# Passat CC - Photoshop



## Mark M (Nov 29, 2006)

Well, just tired to tidy it up, and euro it a bit.

Subtle was the key to this, as I usually try too hard 

See if you can spot the changes.

Cheers,
Mark.


----------



## Detail My Ride (Apr 19, 2006)

Colour, heads up display, numberplate, front plasticy bumper bit around number plate, wheels, lowered.


----------



## Mark M (Nov 29, 2006)

Close gaz! ...handles, intercooler, smoked lights, dark mirrors, strip on rear window too


----------



## A20 LEE (Feb 20, 2007)

Gaz W said:


> Colour, heads up display, numberplate, front plasticy bumper bit around number plate, wheels, lowered.


Intercooler, de-handled, removed rear quarter glass.


----------



## Mark M (Nov 29, 2006)

:thumb:


----------



## Buzzsaw (Nov 4, 2007)

Nice work Marky :devil:


----------



## DE 1981 (Aug 17, 2007)

like it Mark top stuff


----------



## matt_mph (Jul 26, 2006)

amazing work mate, wish i was that tallented at photoshop


----------



## Mark M (Nov 29, 2006)

Cheers folks 

Just something simple, knocked it up in 30 mins, out of boredom!

-4 degrees means frozen h2o


----------



## tamson (Nov 2, 2006)

wow thats one of the nicest chops i've seen in a while,really like the rear glass work,and the colour is spot on:thumb: :thumb:


oh you can still see the rear door shut line m8,other than that faultless


----------



## Mark M (Nov 29, 2006)

Its actually still a 4 door, just the door line is incredibly faint mate.

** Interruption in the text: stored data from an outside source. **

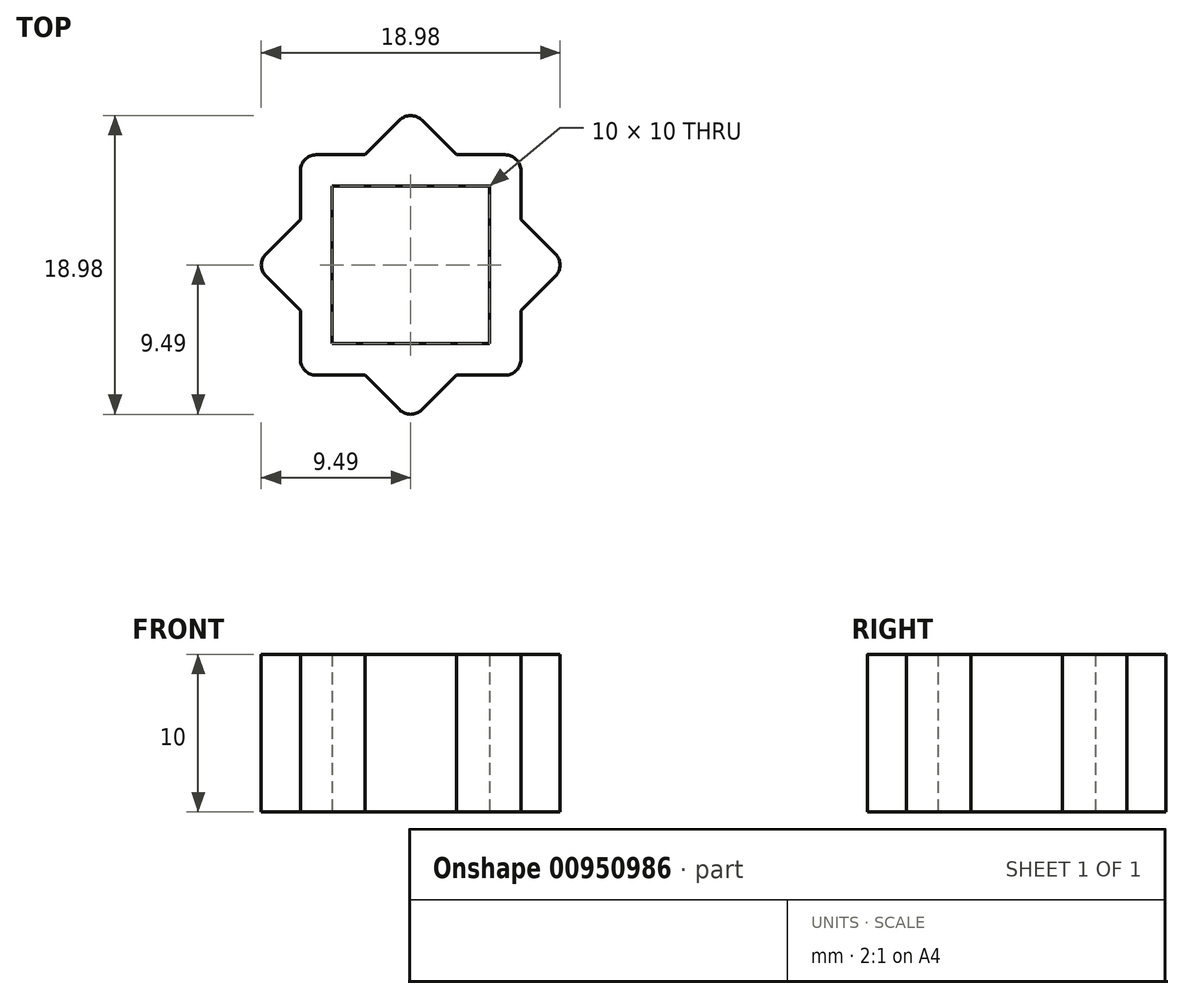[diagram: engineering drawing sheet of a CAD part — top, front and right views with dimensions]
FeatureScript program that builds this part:
annotation { "Feature Type Name" : "Feature", "Feature Type Description" : "" }
export const myFeature = defineFeature(function(context is Context, id is Id, definition is map)
    precondition{}
    {
        {
            var Q0;
            Q0=qCreatedBy(makeId("Top.planeOp"),FACE);
            var sketch = newSketch(context, id + "F0", { "sketchPlane" : qUnion([Q0])});
            skLineSegment(sketch, "E0.bottom", {"start": v(-6, 7) * mm, "end": v(6, 7) * mm});
            skLineSegment(sketch, "E0.top", {"start": v(-6, -7) * mm, "end": v(6, -7) * mm});
            skLineSegment(sketch, "E0.left", {"start": v(-7, 6) * mm, "end": v(-7, -6) * mm});
            skLineSegment(sketch, "E0.right", {"start": v(7, 6) * mm, "end": v(7, -6) * mm});
            skLineSegment(sketch, "E1", {"start": v(0.7, 9.2) * mm, "end": v(9.2, 0.7) * mm});
            skLineSegment(sketch, "E2", {"start": v(9.2, -0.7) * mm, "end": v(0.7, -9.2) * mm});
            skPoint(sketch, "E2.endSnap0", {"position": v(0, -7) * mm});
            skLineSegment(sketch, "E3", {"start": v(-0.7, -9.2) * mm, "end": v(-9.2, -0.7) * mm});
            skLineSegment(sketch, "E4", {"start": v(-9.2, 0.7) * mm, "end": v(-0.7, 9.2) * mm});
            skPoint(sketch, "E5.visualSharp", {"position": v(0, 9.9) * mm});
            skArc(sketch, "E5.filletArc", {"start": v(0.7, 9.2) * mm, "mid": v(0, 9.49) * mm, "end": v(-0.7, 9.2) * mm});
            skPoint(sketch, "E6.visualSharp", {"position": v(9.9, 0) * mm});
            skArc(sketch, "E6.filletArc", {"start": v(9.2, -0.7) * mm, "mid": v(9.49, 0) * mm, "end": v(9.2, 0.7) * mm});
            skPoint(sketch, "E7.visualSharp", {"position": v(0, -9.9) * mm});
            skArc(sketch, "E7.filletArc", {"start": v(-0.7, -9.2) * mm, "mid": v(0, -9.49) * mm, "end": v(0.7, -9.2) * mm});
            skPoint(sketch, "E8.visualSharp", {"position": v(-9.9, 0) * mm});
            skArc(sketch, "E8.filletArc", {"start": v(-9.2, 0.7) * mm, "mid": v(-9.49, 0) * mm, "end": v(-9.2, -0.7) * mm});
            skPoint(sketch, "E9.visualSharp", {"position": v(-7, 7) * mm});
            skArc(sketch, "E9.filletArc", {"start": v(-6, 7) * mm, "mid": v(-6.7, 6.7) * mm, "end": v(-7, 6) * mm});
            skPoint(sketch, "E10.visualSharp", {"position": v(7, 7) * mm});
            skArc(sketch, "E10.filletArc", {"start": v(7, 6) * mm, "mid": v(6.7, 6.7) * mm, "end": v(6, 7) * mm});
            skPoint(sketch, "E11.visualSharp", {"position": v(7, -7) * mm});
            skArc(sketch, "E11.filletArc", {"start": v(6, -7) * mm, "mid": v(6.7, -6.7) * mm, "end": v(7, -6) * mm});
            skPoint(sketch, "E12.visualSharp", {"position": v(-7, -7) * mm});
            skArc(sketch, "E12.filletArc", {"start": v(-7, -6) * mm, "mid": v(-6.7, -6.7) * mm, "end": v(-6, -7) * mm});
            skLineSegment(sketch, "E13.bottom", {"start": v(-5, 5) * mm, "end": v(5, 5) * mm});
            skLineSegment(sketch, "E13.top", {"start": v(-5, -5) * mm, "end": v(5, -5) * mm});
            skLineSegment(sketch, "E13.left", {"start": v(-5, 5) * mm, "end": v(-5, -5) * mm});
            skLineSegment(sketch, "E13.right", {"start": v(5, 5) * mm, "end": v(5, -5) * mm});
            skSolve(sketch);
        }
        {
            var Q0;
            Q0 = qSketchRegion(id + "F0", true);
            extrude(context, id + "F1", {"entities" : qUnion([Q0]), "depth" : 10 * mm, "offsetDistance" : 25 * mm});
        }
    });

If it was a coupe I would have moved the door back, and removed the shut line 

Thanks for your feedback.


----------



## tamson (Nov 2, 2006)

V12MSM said:


> Its actually still a 4 door, just the door line is incredibly faint mate.
> 
> If it was a coupe I would have moved the door back, and removed the shut line
> 
> Thanks for your feedback.


my apologies :thumb: as said awesome work


----------



## Monaco Detailer (Dec 3, 2007)

ooooo we like that....................... lots


----------



## Silva1 (Sep 16, 2007)

soo wish i had photoshop


----------



## Christian6984 (Dec 20, 2007)

I had a go with this to make it a coupe (took some patience and still not entirely happy with it doing the window was a PITA as couldnt cover the pillar well. any ideas/or stuff of how i did? (i used photoimpact 10 and am very very new to this)










Can Photoshop be downloaded from anywhere too?


----------